There are quite a few recipes for homemade Marzipan that are not as time consuming as the one I have here. However, the ones that contain items such as eggs, or egg whites or corn syrup, would be looked upon with total condescension by Marzipan connoisseurs. For them, their favorite candy can contain nothing but almonds, sugar and a bit of lemon juice, as in the recipe here. The process is time consuming, but I’m sure that once you’ll taste the fresh marzipan, you will agree that it is worth the time and effort put into it.
So, if you’re into discovering the real thing, here are a few important points:
* Fresh, good quality almonds are crucial. Buy them in stores that sell a lot of them, to avoid stale ones.
* If you’re thinking about skipping the stages of soaking, peeling and drying the almonds, by using commercial blanched almonds, bear in mind that the result will lack in flavor and aroma.
* In Ladino, the stage when the syrup reaches the right consistency is called “Punto de Massapan”. It is also used to describe hot tempered, jumpy and unpredictable people.

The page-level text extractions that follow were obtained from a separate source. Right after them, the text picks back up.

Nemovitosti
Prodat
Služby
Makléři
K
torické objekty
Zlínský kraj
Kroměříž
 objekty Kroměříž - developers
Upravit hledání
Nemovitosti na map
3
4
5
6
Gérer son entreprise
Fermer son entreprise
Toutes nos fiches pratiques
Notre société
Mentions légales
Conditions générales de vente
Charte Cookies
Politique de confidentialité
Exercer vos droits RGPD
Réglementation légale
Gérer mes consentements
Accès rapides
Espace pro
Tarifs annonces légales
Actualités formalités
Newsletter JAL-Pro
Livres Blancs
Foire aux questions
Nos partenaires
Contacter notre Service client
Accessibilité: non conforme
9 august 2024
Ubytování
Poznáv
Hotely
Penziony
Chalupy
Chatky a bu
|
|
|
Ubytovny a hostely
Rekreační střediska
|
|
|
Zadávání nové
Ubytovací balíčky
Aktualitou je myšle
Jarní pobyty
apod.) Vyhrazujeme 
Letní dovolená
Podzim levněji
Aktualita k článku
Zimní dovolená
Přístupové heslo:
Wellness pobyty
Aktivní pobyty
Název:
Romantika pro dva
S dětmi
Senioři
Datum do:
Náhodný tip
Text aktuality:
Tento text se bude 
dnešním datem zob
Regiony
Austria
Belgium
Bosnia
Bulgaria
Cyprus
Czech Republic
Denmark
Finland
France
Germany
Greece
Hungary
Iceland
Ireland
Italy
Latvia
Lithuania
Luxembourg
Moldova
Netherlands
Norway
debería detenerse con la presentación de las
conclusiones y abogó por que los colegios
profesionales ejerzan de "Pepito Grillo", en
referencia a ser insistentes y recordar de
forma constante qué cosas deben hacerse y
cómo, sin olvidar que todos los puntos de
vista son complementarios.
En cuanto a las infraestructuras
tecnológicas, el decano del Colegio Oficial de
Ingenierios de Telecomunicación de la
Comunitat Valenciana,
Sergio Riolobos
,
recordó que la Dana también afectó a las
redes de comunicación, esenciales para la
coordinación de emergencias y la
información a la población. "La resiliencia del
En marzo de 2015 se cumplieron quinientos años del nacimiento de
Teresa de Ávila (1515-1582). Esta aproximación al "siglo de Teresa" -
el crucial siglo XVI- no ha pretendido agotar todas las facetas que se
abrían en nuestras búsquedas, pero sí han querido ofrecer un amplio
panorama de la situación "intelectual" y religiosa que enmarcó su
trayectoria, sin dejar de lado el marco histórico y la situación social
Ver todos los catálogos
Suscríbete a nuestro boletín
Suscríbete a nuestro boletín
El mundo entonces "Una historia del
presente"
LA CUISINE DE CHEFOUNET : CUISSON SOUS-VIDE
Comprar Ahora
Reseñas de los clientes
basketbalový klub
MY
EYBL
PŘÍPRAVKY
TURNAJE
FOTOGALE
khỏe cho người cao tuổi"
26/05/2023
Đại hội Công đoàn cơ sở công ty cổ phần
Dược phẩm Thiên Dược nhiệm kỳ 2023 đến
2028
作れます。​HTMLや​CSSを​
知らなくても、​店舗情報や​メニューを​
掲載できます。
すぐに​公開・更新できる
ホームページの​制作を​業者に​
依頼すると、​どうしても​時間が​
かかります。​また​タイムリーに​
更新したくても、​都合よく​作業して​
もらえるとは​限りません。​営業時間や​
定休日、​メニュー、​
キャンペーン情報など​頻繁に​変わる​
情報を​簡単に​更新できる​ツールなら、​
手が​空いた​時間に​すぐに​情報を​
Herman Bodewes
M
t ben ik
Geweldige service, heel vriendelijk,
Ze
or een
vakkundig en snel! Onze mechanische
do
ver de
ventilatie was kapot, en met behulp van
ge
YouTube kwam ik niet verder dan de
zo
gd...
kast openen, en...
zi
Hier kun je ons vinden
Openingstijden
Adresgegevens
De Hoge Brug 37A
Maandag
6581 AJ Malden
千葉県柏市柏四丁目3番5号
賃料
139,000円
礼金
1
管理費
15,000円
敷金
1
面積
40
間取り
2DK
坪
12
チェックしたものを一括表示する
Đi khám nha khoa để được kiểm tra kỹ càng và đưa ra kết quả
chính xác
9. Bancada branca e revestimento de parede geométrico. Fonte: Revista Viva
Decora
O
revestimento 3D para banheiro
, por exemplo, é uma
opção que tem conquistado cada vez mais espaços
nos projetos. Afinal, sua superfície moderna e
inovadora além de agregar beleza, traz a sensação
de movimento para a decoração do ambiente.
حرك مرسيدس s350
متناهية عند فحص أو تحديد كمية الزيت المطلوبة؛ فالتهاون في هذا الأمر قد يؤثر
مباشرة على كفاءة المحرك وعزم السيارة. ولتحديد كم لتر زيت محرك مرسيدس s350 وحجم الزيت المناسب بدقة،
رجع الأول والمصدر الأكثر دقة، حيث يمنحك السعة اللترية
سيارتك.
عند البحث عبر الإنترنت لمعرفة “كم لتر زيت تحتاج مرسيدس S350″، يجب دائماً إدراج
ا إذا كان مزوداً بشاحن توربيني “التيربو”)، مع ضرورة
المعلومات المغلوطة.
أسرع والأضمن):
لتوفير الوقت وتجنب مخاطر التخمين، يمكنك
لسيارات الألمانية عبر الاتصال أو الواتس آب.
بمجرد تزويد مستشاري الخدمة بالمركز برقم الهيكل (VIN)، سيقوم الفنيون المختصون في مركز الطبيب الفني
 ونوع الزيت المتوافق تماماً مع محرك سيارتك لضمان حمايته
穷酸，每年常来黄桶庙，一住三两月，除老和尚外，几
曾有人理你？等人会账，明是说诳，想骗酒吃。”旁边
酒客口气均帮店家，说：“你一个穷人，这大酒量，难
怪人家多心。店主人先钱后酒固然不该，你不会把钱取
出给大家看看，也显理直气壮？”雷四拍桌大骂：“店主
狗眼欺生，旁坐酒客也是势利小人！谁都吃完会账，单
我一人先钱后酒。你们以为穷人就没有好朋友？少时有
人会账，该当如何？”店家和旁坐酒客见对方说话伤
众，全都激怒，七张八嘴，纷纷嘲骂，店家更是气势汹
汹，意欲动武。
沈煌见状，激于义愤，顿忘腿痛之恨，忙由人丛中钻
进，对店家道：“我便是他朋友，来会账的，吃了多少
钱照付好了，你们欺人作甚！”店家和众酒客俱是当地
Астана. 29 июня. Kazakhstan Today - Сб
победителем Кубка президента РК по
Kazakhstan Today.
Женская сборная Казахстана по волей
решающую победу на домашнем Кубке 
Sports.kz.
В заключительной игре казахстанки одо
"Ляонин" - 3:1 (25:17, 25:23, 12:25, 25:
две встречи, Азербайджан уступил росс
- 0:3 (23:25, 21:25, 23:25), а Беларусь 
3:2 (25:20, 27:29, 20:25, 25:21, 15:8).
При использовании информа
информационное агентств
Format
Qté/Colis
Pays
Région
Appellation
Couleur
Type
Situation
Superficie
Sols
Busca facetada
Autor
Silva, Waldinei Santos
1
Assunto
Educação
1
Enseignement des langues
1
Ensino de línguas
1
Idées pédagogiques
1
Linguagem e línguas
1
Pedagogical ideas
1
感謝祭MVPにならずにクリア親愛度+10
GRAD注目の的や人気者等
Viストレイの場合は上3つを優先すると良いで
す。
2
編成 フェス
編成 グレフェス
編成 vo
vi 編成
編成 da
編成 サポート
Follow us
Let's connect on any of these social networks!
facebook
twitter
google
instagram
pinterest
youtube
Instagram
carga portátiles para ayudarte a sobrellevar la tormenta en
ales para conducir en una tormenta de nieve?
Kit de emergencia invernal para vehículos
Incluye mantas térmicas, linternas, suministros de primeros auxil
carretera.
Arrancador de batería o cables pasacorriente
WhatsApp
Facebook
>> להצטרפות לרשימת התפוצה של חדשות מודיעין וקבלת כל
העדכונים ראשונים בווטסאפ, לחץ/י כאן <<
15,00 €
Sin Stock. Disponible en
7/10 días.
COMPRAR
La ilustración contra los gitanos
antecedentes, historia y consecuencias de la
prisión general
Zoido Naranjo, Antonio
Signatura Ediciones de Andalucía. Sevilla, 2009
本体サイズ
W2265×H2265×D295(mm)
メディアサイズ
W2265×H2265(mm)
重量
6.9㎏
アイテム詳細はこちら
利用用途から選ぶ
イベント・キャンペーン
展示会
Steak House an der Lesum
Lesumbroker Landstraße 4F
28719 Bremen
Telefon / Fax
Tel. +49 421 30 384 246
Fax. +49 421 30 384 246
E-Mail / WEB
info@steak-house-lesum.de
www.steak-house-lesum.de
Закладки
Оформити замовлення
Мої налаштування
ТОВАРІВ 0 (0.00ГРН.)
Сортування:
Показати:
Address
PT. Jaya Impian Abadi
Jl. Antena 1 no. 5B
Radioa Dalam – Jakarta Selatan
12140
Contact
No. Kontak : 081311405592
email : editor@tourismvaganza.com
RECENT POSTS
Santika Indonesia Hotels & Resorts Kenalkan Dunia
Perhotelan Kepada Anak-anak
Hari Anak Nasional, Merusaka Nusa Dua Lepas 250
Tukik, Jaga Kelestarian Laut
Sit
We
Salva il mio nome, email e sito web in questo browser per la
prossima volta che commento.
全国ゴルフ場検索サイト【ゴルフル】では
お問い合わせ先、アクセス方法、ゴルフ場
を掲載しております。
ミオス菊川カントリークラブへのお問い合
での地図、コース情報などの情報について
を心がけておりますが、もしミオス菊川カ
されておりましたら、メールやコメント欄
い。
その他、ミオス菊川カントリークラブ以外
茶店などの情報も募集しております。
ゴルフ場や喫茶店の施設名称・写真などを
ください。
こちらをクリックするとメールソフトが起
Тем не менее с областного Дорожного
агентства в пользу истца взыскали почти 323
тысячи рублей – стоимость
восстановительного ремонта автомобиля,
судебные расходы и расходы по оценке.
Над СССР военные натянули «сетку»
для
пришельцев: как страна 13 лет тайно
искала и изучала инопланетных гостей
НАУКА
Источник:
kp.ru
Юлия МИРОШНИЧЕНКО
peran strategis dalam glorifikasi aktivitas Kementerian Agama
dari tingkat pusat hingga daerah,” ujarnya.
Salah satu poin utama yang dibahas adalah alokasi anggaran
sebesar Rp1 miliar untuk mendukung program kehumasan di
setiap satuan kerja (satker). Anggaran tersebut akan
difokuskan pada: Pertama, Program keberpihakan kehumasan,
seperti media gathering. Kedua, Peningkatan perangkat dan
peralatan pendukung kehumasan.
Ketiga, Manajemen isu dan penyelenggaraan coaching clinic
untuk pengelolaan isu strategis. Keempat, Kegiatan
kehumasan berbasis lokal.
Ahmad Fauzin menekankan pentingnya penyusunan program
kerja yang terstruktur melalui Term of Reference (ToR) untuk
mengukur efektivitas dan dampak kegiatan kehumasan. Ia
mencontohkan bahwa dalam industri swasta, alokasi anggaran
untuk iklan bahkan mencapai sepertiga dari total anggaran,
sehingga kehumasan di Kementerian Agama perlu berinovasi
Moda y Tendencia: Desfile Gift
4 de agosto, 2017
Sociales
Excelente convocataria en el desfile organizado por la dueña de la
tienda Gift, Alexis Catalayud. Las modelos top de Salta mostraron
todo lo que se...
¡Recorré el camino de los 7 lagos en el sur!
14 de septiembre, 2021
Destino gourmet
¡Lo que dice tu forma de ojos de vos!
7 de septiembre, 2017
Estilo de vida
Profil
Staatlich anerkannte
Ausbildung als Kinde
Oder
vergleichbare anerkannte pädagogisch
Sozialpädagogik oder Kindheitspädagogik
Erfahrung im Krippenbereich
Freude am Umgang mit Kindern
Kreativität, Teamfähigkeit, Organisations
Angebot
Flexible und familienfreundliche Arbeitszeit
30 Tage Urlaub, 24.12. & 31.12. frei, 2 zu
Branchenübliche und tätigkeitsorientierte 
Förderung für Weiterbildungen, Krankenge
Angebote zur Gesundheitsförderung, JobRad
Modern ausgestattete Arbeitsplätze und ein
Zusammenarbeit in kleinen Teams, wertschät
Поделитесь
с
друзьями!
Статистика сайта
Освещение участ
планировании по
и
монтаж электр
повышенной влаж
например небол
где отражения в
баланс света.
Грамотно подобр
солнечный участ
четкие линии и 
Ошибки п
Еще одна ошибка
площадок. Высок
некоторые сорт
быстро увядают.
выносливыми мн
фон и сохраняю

This means the moment is brief. If you’re not used to working with sugar, use an accurate candy thermometer instead of the ice water method shown here.
* The amount given here is indeed quite large, but bear in mind that these sweets tend to disappear quite quickly, and they also make a great gift. The paste can also be added to cakes and cookies, or rolled and cut into decorative shapes. However, if you still find the amount too big for your purposes, you can cut the amounts in half and follow the same process.
* Last but not least – please remember that the sugar syrup is extremely hot and can cause severe burns. Protect your hands!
Makes: about 170
Prep time for the almonds: 2 hours + 1-2 days to dry
The Marzipan: Cooking time: 10-15 minutes.
Shaping: 1 hour. Drying: 1-2 days
1.4 lbs (635 grams) fine almond meal (from 2 lbs/900 grams raw almonds)
1.4 lbs (635 grams) sugar
7.1 fl oz (210 ml) water
2 Tbs fresh lemon juice
For dusting the tray: about ½ cup powdered sugar
1. The almonds: Place the raw almonds in a bowl and cover with boiling water. Let sit until the water is warm. Take an almond and squeeze it gently between your fingers. The skin will come right off. Place the peeled almond on a large tray. Repeat with the rest of almonds. Let dry for 1-2 days before grinding.
2. Grind the peeled and dried almonds to a fine meal (preferably in small batches, in a spice grinder). Weigh the amount mentioned.
3. Cooking the Marzipan: combine the water, sugar and lemon juice in a large, flat pot. Cover and bring to a boil. Cook on medium heat, for 5 minutes.
4. Prepare a small bowl with ice water. Dust a large tray with powdered sugar.
5. Uncover the pot and boil for 2 minutes longer. Mix with a wooden spoon and carefully, drop a few drops of the syrup into the ice water. If the syrup forms a soft ball, and stretches slightly between your fingers, you have reached the famous “Punto de Massapan”. (235F/118C on candy thermometer).
6. Add the almond meal and mix, carefully, with the wooden spoon. Cook for 1-2 minutes on medium heat, mixing constantly, until the almond paste thickens and pulls away from the pot sides. Keep an eye while cooking and mixing, as the mixture can scorch easily at this point.
7. Carefully transfer the paste to the tray with the powdered sugar. Let cool to room temperature.
8. Take a handful of the paste and roll it into a 1”/2.5cm thick log. Cut on the bias, about 1.2”/3cm wide.
9. At this point the Marzipan is ready, but it will taste even better if you’ll let it dry for 1-2 days. Cover very loosely with parchment paper, to avoid dust.
The Marzipan will keep, in a loosely covered container, for a month. As it doesn’t contain any preservatives or additives, it will naturally harden a bit with time, but some prefer it even better at this stage.
* The brief moment of “Punto de Massapan” is beautifully described, among many others, in the wonderful novel “Esau”, by the Israeli author Meir Shalev. I highly recommend it.